Far too much of church life and faith either rejects the primacy of this foundation or assumes it is already in place and, thereby, puts the burden on the individual Christian to begin fulfilling the greatest commands. Instead of first teaching, preaching, and embodying the love that God is, we move straight to regulations on sin and holiness as though these were first order concepts. Sin and forgiveness will never mean anything unless we first know the depth of love and relationship that can then be broken. Lives will not be transformed until we give up control and learn to trust in the faithfulness of God’s abiding love. Without the foundation of love and relationship first, Christianity will be, at best, a noisy but irrelevant gong; at worst, an active participant in the harm done to children of God in the name of vapid and ultimately meaningless conceptions of righteousness.
At the heart of the gospel message is God’s choice of feeling over fixing. To feel alongside someone is the heart of empathy and the prerequisite for connection. To fix is the clearest sign that we think we are in control of the outcome and can make things right on our own. Empathy changes lives. Self help reinforces loneliness.
One of the greatest downfalls of most modern evangelical forms of Christianity is the radical emphasis on salvation as God’s clear and unmistakable effort to fix all that has gone wrong in the world. While it is true and significant to see the hope that things are not as they will always be, to focus on fixing rather than feeling is to miss the very heart of the gospel message.
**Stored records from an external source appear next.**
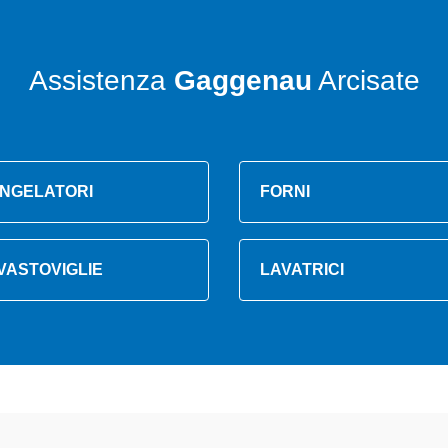
Assistenza
Gaggenau
Arcisate
NGELATORI
FORNI
VASTOVIGLIE
LAVATRICI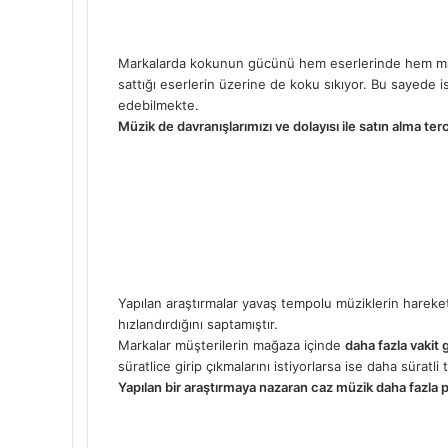
Markalarda kokunun gücünü hem eserlerinde hem mağ
sattığı eserlerin üzerine de koku sıkıyor. Bu sayede i
edebilmekte.
Müzik de davranışlarımızı ve dolayısı ile satın alma terci
Yapılan araştırmalar yavaş tempolu müziklerin hareketl
hızlandırdığını saptamıştır.
Markalar müşterilerin mağaza içinde
daha fazla vakit
süratlice girip çıkmalarını istiyorlarsa ise daha sürat
Yapılan bir araştırmaya nazaran caz müzik daha fazla 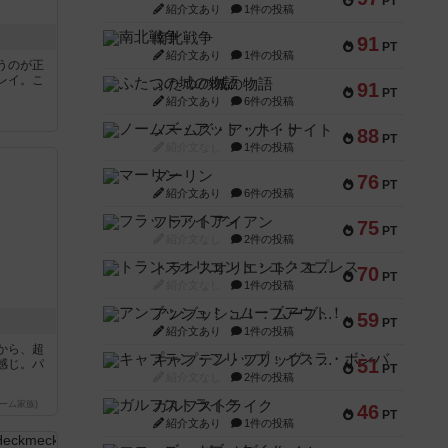
PT
紹介文あり
1件の投稿
南北戦争
91
PT
紹介文あり
1件の投稿
うのが正
レイ。こ
ふたつの城の物語
91
PT
紹介文あり
6件の投稿
ノームズ・アット・ナイト
88
PT
紹介文なし
1件の投稿
マーリン
76
PT
紹介文あり
6件の投稿
フラットアイアン
75
PT
紹介文なし
2件の投稿
トランスオリエント・エクスプレス
70
PT
紹介文なし
1件の投稿
アンブッシュ！：ムーブアウト！
59
PT
紹介文あり
1件の投稿
から、超
キャプテン・フリップ：イスラ・ボンバ
51
感じ。パ
PT
紹介文なし
2件の投稿
ガルフストライク
ーム家族)
46
PT
紹介文あり
1件の投稿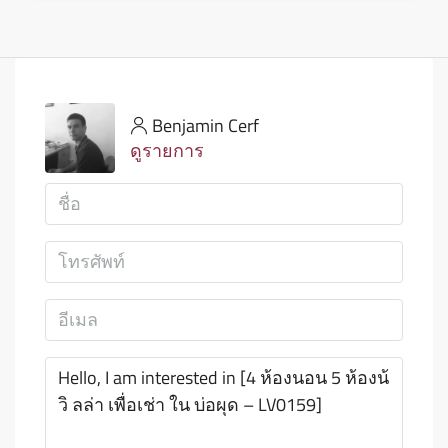
Benjamin Cerf
ดูรายการ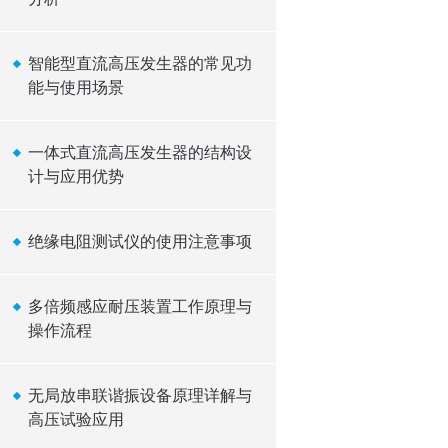
智能型直流高压发生器的常见功
能与使用场景
一体式直流高压发生器的结构设
计与应用优势
绝缘电阻测试仪的使用注意事项
多倍频感应耐压装置工作原理与
操作流程
无局放串联谐振设备原理详解与
高压试验应用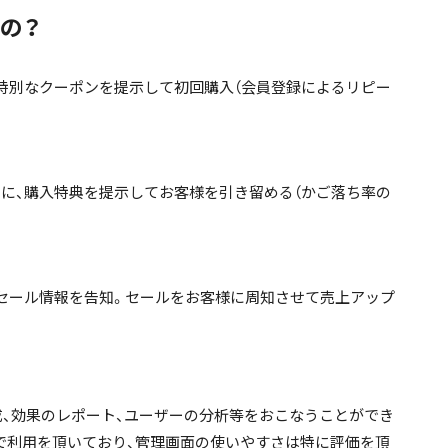
の？
、特別なクーポンを提示して初回購入（会員登録によるリピー
」に、購入特典を提示してお客様を引き留める（かご落ち率の
、セール情報を告知。セールをお客様に周知させて売上アップ
作成、効果のレポート、ユーザーの分析等をおこなうことができ
イトで利用を頂いており、管理画面の使いやすさは特に評価を頂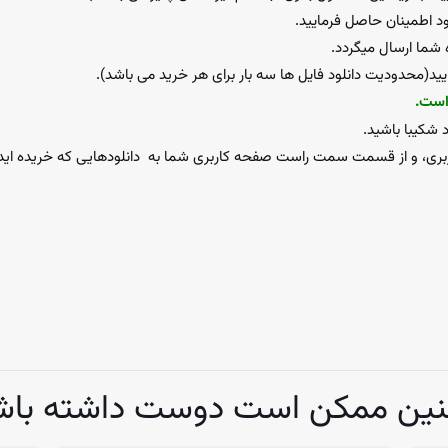
ود اطمینان حاصل فرمایید.
شما ارسال میگردد.
ایید(محدودیت دانلود فایل ها سه بار برای هر خرید می باشد).
 است.
 شکیبا باشید.
ربری، و از قسمت سمت راست صفحه کاربری شما به
دانلودهایی که خریده ای
ین ممکن است دوست داشته باش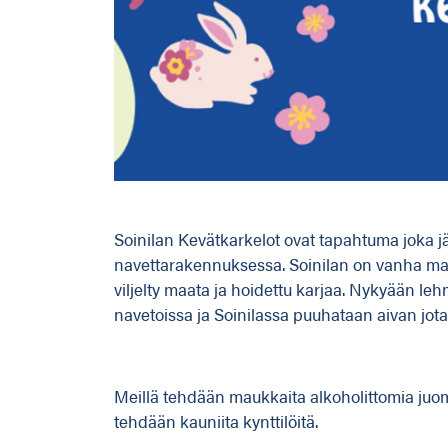
Soinilan Kevätkarkelot ovat tapahtuma joka j
navettarakennuksessa. Soinilan on vanha maa
viljelty maata ja hoidettu karjaa. Nykyään le
navetoissa ja Soinilassa puuhataan aivan jot
Meillä tehdään maukkaita alkoholittomia juo
tehdään kauniita kynttilöitä.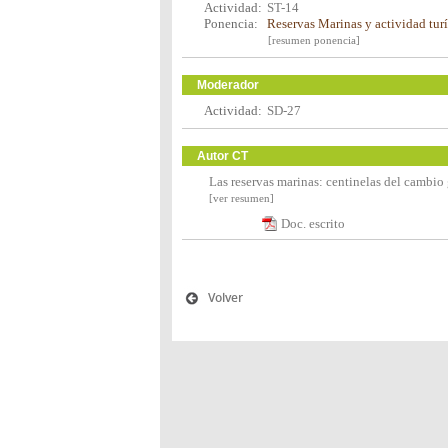
Actividad:
ST-14
Ponencia:
Reservas Marinas y actividad turí
[resumen ponencia]
Moderador
Actividad:
SD-27
Autor CT
Las reservas marinas: centinelas del cambio
[ver resumen]
Doc. escrito
Volver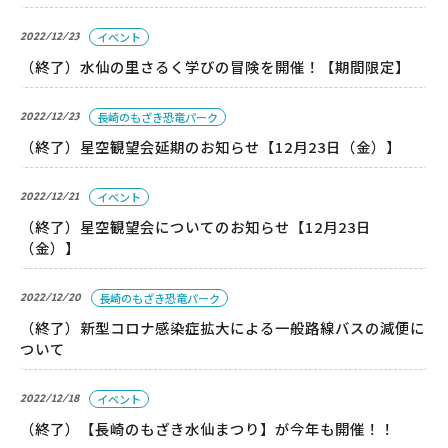
こども広場
2022/12/23
イベント
水仙の丘
（終了）水仙の里さるく学びの冒険を開催！【期間限定】
軍艦島資料館
野母崎文化センター
2022/12/23
長崎のもざき恐竜パーク
インフォメーションセンター
（終了）星空観望会延期のお知らせ【12月23日（金）】
恐竜パーク体育館
2022/12/21
イベント
（終了）星空観望会についてのお知らせ【12月23日
よくある質問
（金）】
2022/12/20
長崎のもざき恐竜パーク
周辺スポット
（終了）新型コロナ感染症拡大による一般路線バスの減便に
ついて
アクセス
2022/12/18
イベント
（終了）【長崎のもざき水仙まつり】が今年も開催！！
お問い合わせ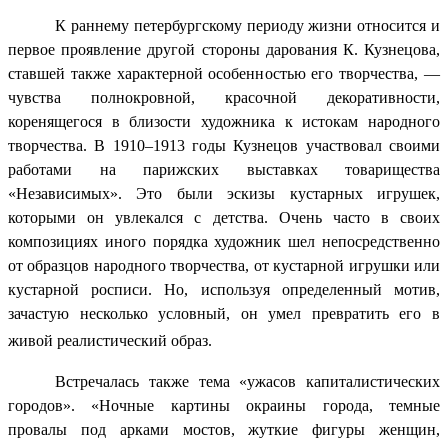
К раннему петербургскому периоду жизни относится и
первое проявление другой стороны дарования К. Кузнецова,
ставшей также характерной особенностью его творчества, —
чувства полнокровной, красочной декоративности,
коренящегося в близости художника к истокам народного
творчества. В 1910–1913 годы Кузнецов участвовал своими
работами на парижских выставках товарищества
«Независимых». Это были эскизы кустарных игрушек,
которыми он увлекался с детства. Очень часто в своих
композициях иного порядка художник шел непосредственно
от образцов народного творчества, от кустарной игрушки или
кустарной росписи. Но, используя определенный мотив,
зачастую несколько условный, он умел превратить его в
живой реалистический образ.
Встречалась также тема «ужасов капиталистических
городов». «Ночные картины окраины города, темные
провалы под арками мостов, жуткие фигуры женщин,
In scripture and over the course of history, we see that God did not choose to simply fix the world in the blink of an eye. God chose to feel with us; to take on flesh and dwell among us; to join us in the deepest pit and say “Me too.” The bible itself is the clearest evidence we could hope to find that God is a feeler, not a fixer. What we find in scripture is not a simple reminder of how God fixed everything in the blink of an eye. We find reminder after reminder that God is with us through every season of life, and God will be faithful to the very end.
Truth is only truth inside the story in which it is told.
The best way I can articulate what I mean by that is through a previous post on story and truth.
This idea may be too academic to seem super helpful, but I would argue that it is the essential factor in understanding how we arrived in the chaotic, partisan, broken place where we are as Americans (and United Methodists).
The core problem with partisan brokenness is not really that people believe a different set of facts or that anyone just needs to be convinced about the specific details of what “really happened” in any given moment. The problem is that many of us think that we’re taking part in very different stories. If the story you tell about how things should be has no room for the existence of those different than you, it will, unchallenged and from a position of power, always lead to the overt harm of everyone deemed not “normal.”
To make the jump from one story to another takes far more than pointing out an inconsistent detail or two. It takes the radical experience of being accepted into the life and story of another; a story with enough room for one more; an acceptance that may cause change but never requires it; an experience of already being enough to be worthy of taking part. As long as we focus on proving our point rather than creating the space for acceptance, we’ll simply keep assuming the story that we tell ourselves is the only one that matters.
The only way finite, imperfect humans are capable of speaking about, acting within, or thinking of the world is through a lens of faith.